A Trueba le ocurre lo que al iraní Ghobadi, que les precede su historia y ésta, que fue noble en algún tiempo, les facilita y les regala lo que a otros les arrebata sin motivo. También Ghobadi se volvió a llevar un premio de Donostia. El hecho de que fuera el de la fotografía resulta significativo. Ya se sabe que cuando de una película se alaba su fotografía, indirectamente se descalifica su contenido.
No fue esa la voluntad del jurado obviamente, pero no deja de tener un cierto sentido que se premie eso en un filme que pretende elaborar un altar poético contra los excesos políticos y policiales del régimen iraní y acabe ebrio de plasticidad al estilo del videoclip de un grupo pop.
El premio a José Sacristán no cabe discutirlo. Su tour de force resulta impresionante incluso por su aguantar en los peores momentos. Su abnegación al servicio de un filme sorprende por su generosidad. Él está mejor que bien en una película cuya mayor virtud reside en su obstinado empecinamiento y coherencia con la propuesta narrativa escogida. Demasiada obstinación quizá con la que se labra su limitado alcance al devenir en una incursión culpable de ensimismamiento. Pero que El muerto y ser feliz, la película de Javier Rebollo, resulte ser una obra naufragada no impide que se exista en ella una dirección más personal y arriesgada que la que evidencia en su trabajo Fernando Trueba.
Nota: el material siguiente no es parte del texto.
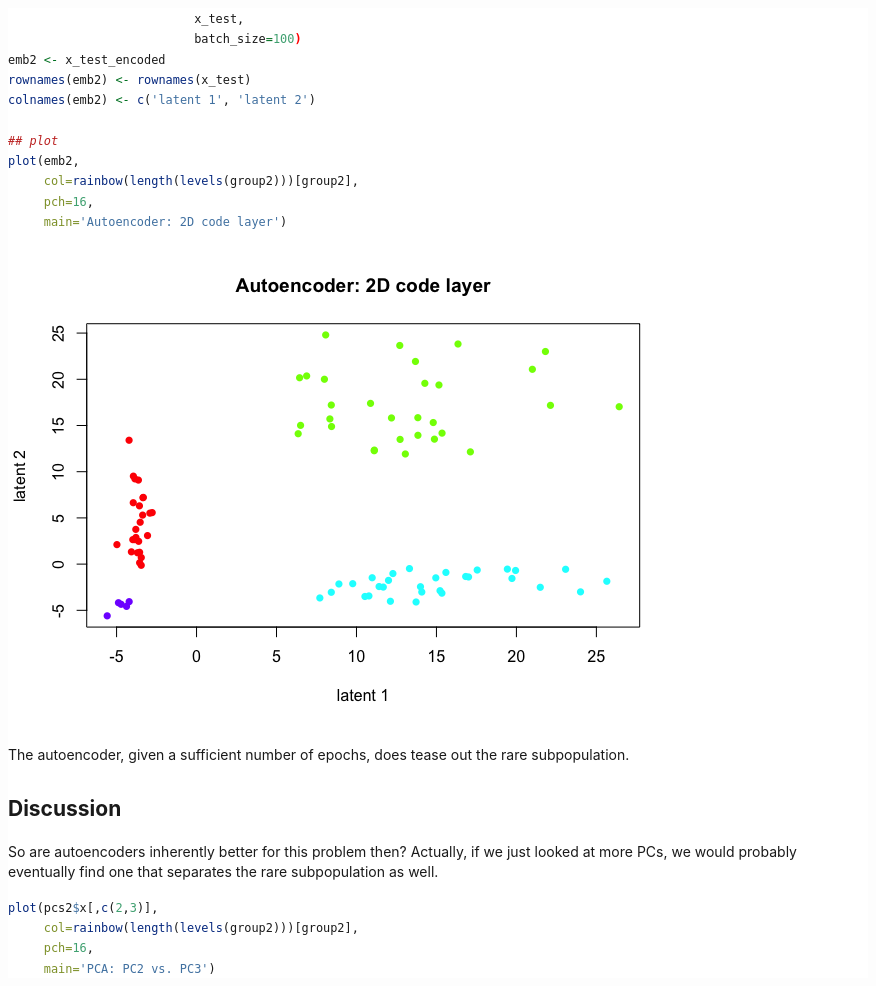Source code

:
 ``` r
                          x_test, 
                          batch_size=100)
emb2 <- x_test_encoded
rownames(emb2) <- rownames(x_test)
colnames(emb2) <- c('latent 1', 'latent 2')

## plot
plot(emb2, 
     col=rainbow(length(levels(group2)))[group2], 
     pch=16,
     main='Autoencoder: 2D code layer')
```

![](/assets/blog/deeplearning-6-1.png)

The autoencoder, given a sufficient number of epochs, does tease out the
rare subpopulation. 

Discussion
--------

So are autoencoders inherently better for this
problem then? Actually, if we just looked at more PCs, we would probably
eventually find one that separates the rare subpopulation as well.

``` r
plot(pcs2$x[,c(2,3)], 
     col=rainbow(length(levels(group2)))[group2], 
     pch=16,
     main='PCA: PC2 vs. PC3')
```
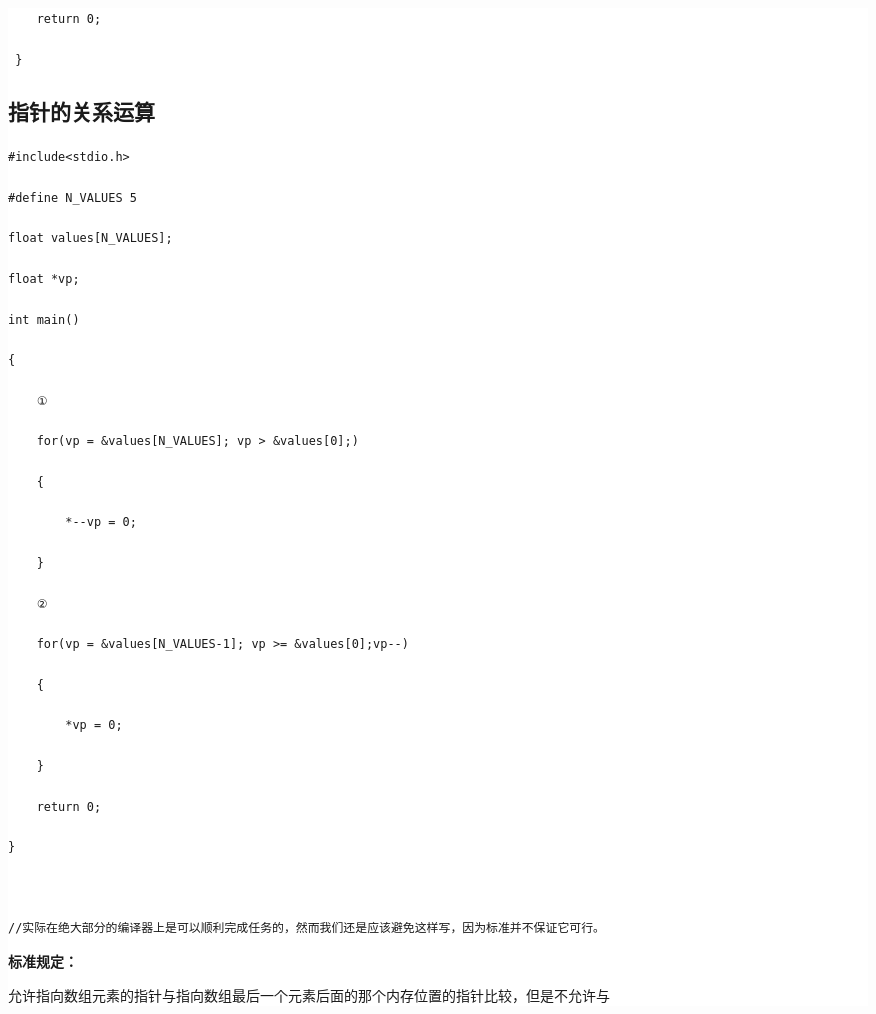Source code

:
 ```cobol
	return 0;

 } 
```

## **指针的关系运算**

```cobol
#include<stdio.h>

#define N_VALUES 5

float values[N_VALUES];

float *vp;

int main()

{

    ①

	for(vp = &values[N_VALUES]; vp > &values[0];)

	{

		*--vp = 0; 

 	}

    ②

    for(vp = &values[N_VALUES-1]; vp >= &values[0];vp--) 

    {

        *vp = 0; 

    }

 	return 0;

} 

 

//实际在绝大部分的编译器上是可以顺利完成任务的，然而我们还是应该避免这样写，因为标准并不保证它可行。
```

**标准规定：**

允许指向数组元素的指针与指向数组最后一个元素后面的那个内存位置的指针比较，但是不允许与
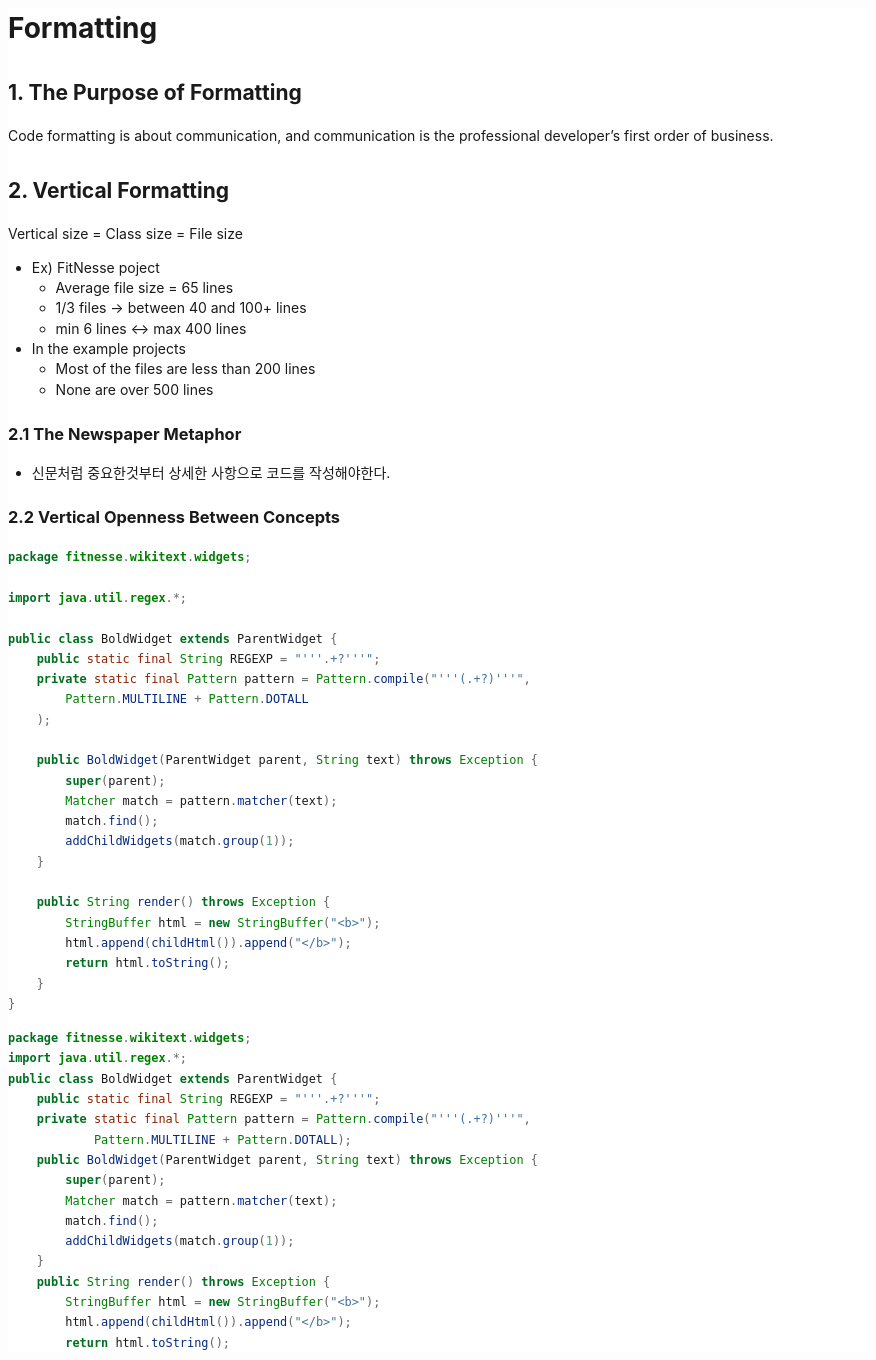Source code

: # Formatting
## 1. The Purpose of Formatting
Code formatting is about communication, and communication is the professional developer’s first order of business.

## 2. Vertical Formatting
Vertical size = Class size = File size
- Ex) FitNesse poject
    - Average file size = 65 lines
    - 1/3 files -> between 40 and 100+ lines 
    - min 6 lines <-> max 400 lines
- In the example projects
    - Most of the files are less than 200 lines
    - None are over 500 lines

### 2.1 The Newspaper Metaphor
- 신문처럼 중요한것부터 상세한 사항으로 코드를 작성해야한다.
### 2.2 Vertical Openness Between Concepts
```java
package fitnesse.wikitext.widgets;

import java.util.regex.*;

public class BoldWidget extends ParentWidget {
    public static final String REGEXP = "'''.+?'''";
    private static final Pattern pattern = Pattern.compile("'''(.+?)'''",
        Pattern.MULTILINE + Pattern.DOTALL
    );
  
    public BoldWidget(ParentWidget parent, String text) throws Exception {
        super(parent);
        Matcher match = pattern.matcher(text);
        match.find();
        addChildWidgets(match.group(1));
    }
    
    public String render() throws Exception {
        StringBuffer html = new StringBuffer("<b>");
        html.append(childHtml()).append("</b>");
        return html.toString();
    }
}
```
```java
package fitnesse.wikitext.widgets; 
import java.util.regex.*; 
public class BoldWidget extends ParentWidget {   
    public static final String REGEXP = "'''.+?'''";   
    private static final Pattern pattern = Pattern.compile("'''(.+?)'''",     
            Pattern.MULTILINE + Pattern.DOTALL);   
    public BoldWidget(ParentWidget parent, String text) throws Exception {     
        super(parent);     
        Matcher match = pattern.matcher(text);     
        match.find();     
        addChildWidgets(match.group(1));
    }   
    public String render() throws Exception {     
        StringBuffer html = new StringBuffer("<b>");     
        html.append(childHtml()).append("</b>");     
        return html.toString();  
```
También resulta siempre fiel a si mismo, director sin cartas marcadas ni concesiones baratas, Laurent Cantet. Su aventura americana, Foxfireun repensar la condición de la mujer en los años 50 y 60 en EE.UU., le sirve al autor de Recursos humanospara volver a colocar al público frente a la complejidad de juzgar el comportamiento de los demás. Estamos ante una nueva evidencia de madurez autoral y de riesgo narrativo que, a través del premio a la mejor actriz compartido con la actriz de Blancanieves, recibe un reconocimiento merecido.
Así las cosas quedaría hablar de las películas que se fueron de vacío. De El capital del siempre saludablemente combativo Costa-Gavras, una farsa incendiaria sobre la falta de escrúpulos y moral de la banca internacional llena de diálogos mordaces y personajes inolvidables. O de The Attack, una potente mirada al tema palestino-israelí, que podría haber encontrado algún reconocimiento mayor a la mención especial del Jurado por la hiriente crudeza con la que desnuda un conflicto inacabable.
Pero esa no es la cuestión. El tema no es que el jurado escoja o no lo que cada espectador hubiera hecho, sino que su elección responda a unos parámetros mínimos de buen criterio. Y eso, buen juicio y responsable equidad, es lo que ha habido en este año prometedor.
La sexagésimo primera edición ya nos está esperando.